En la Argentina, hablar de inflación es como hablar del clima en Londres: todos tienen una opinión, todos sienten que lo están viviendo y, sin embargo, nadie se pone de acuerdo en el número. El último capítulo de esta novela lo protagonizan Javier Milei, Marco Lavagna y, desde la tribuna pero con voz fuerte, Analía Calero, la ahora ex directora de Estadísticas de Precios del INDEC. Y sí, aunque parezca un tema técnico y aburrido, lo que está en juego acá es mucho más que un porcentaje mensual.

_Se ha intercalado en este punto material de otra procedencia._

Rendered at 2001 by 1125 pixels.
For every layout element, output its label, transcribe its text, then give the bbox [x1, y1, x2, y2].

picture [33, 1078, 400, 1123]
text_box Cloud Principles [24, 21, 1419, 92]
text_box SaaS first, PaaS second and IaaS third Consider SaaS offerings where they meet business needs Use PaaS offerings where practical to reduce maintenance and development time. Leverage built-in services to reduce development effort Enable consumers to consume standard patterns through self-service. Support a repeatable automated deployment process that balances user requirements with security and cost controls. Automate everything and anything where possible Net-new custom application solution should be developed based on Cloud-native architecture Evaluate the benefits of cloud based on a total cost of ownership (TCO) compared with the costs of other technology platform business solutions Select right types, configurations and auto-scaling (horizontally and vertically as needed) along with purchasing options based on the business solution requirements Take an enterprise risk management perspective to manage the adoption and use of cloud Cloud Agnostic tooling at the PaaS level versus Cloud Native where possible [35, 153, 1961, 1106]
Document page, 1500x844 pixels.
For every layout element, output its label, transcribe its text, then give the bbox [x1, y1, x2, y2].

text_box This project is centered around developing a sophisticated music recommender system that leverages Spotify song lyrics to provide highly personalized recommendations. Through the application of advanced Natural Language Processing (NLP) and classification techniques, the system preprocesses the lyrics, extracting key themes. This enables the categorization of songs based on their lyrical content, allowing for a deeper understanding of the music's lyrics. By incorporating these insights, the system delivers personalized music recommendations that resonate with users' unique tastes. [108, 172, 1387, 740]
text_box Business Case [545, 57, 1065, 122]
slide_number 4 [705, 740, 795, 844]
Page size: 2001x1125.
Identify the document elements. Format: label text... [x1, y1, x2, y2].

Todo arranca con un índice que, para medir la inflación, todavía se basa en una canasta de consumo de 2004. Sí, 2004: cuando la gente usaba más efectivo que billeteras virtuales, los celulares servían para llamar y los servicios públicos costaban centavos. Esa canasta decide qué peso tiene cada rubro en el cálculo de la inflación. El problema es que, como todos sabemos, la forma en que gastamos hoy es muy distinta. Pagamos más en tarifas, transporte y comunicación, y un poco menos (proporcionalmente) en alimentos.
La nueva metodología —la que Calero empujó y que el FMI aplaudió— actualiza esa canasta a datos de 2018. ¿Qué cambia? Bastante. Las tarifas y servicios pasarían a tener más peso (de 9,4% a 14,5% del índice), transporte también subiría (de 11% a 14,3%) y comunicación casi se duplicaría en importancia. Todos estos rubros están aumentando más que el promedio, así que, si se aplica el cambio, el IPC subiría más rápido. Y ahí es donde aparece la resistencia del Gobierno: Milei quiere mostrar una inflación que baja, no que sube por un cambio de fórmula.
En el medio, Lavagna queda como un equilibrista en cuerda floja. Por un lado, sabe que la estadística tiene que reflejar mejor la realidad de los hogares. Por otro, recibe la presión de la Casa Rosada para frenar el cambio “hasta nuevo aviso”. Y Calero, que hasta hace poco estaba al frente del equipo técnico, fue corrida con explicaciones que suenan a excusas de manual: “formas de trabajo”, “manejo de equipos” y “cumplimiento de metas”. Frases que no dicen nada pero dejan claro que algo molestaba.
Lo curioso es que Calero, en su despedida pública en LinkedIn, no atacó de frente, pero dejó mensajes que se leen entre líneas. Habló del compromiso de su equipo, de los avances del nuevo índice y de su confianza en que el trabajo verá la luz “pronto”. También recordó que se mejoraron condiciones de trabajo y que los técnicos del INDEC siguen produciendo estadísticas de calidad, incluso en medio de “contingencias” (palabra que en este contexto suena a eufemismo elegante para “batalla política”).
El trasfondo de todo esto es sencillo: la gente siente que la plata no alcanza, aun cuando el índice oficial dice que la inflación está bajando. La nueva metodología probablemente explicaría mejor esa sensación, porque le daría más peso a lo que realmente se está llevando la mayor parte del sueldo: tarifas, transporte, comunicación. Pero, claro, sería como cambiar el termómetro justo cuando querés mostrar que la fiebre bajó.
En definitiva, esta no es solo una discusión técnica. Es una pulseada entre la estadística y la política. Entre el número que refleja la realidad y el número que conviene mostrar. Entre un INDEC que intenta recuperar su credibilidad después de años de manipulación y un Gobierno que necesita sostener su relato de victoria contra la inflación.
Mientras tanto, la publicación del nuevo IPC sigue en el limbo, sin fecha cierta. Lavagna dice que hay que hacerlo cuanto antes. Milei, que mejor esperar. Calero, desde afuera, recuerda que el trabajo ya está casi terminado. Y la gente… bueno, la gente sigue mirando los precios en el súper, en la factura de luz o en el boleto de colectivo, y saca su propio índice mental, que no necesita ninguna metodología para saber que las cosas están cada vez más caras.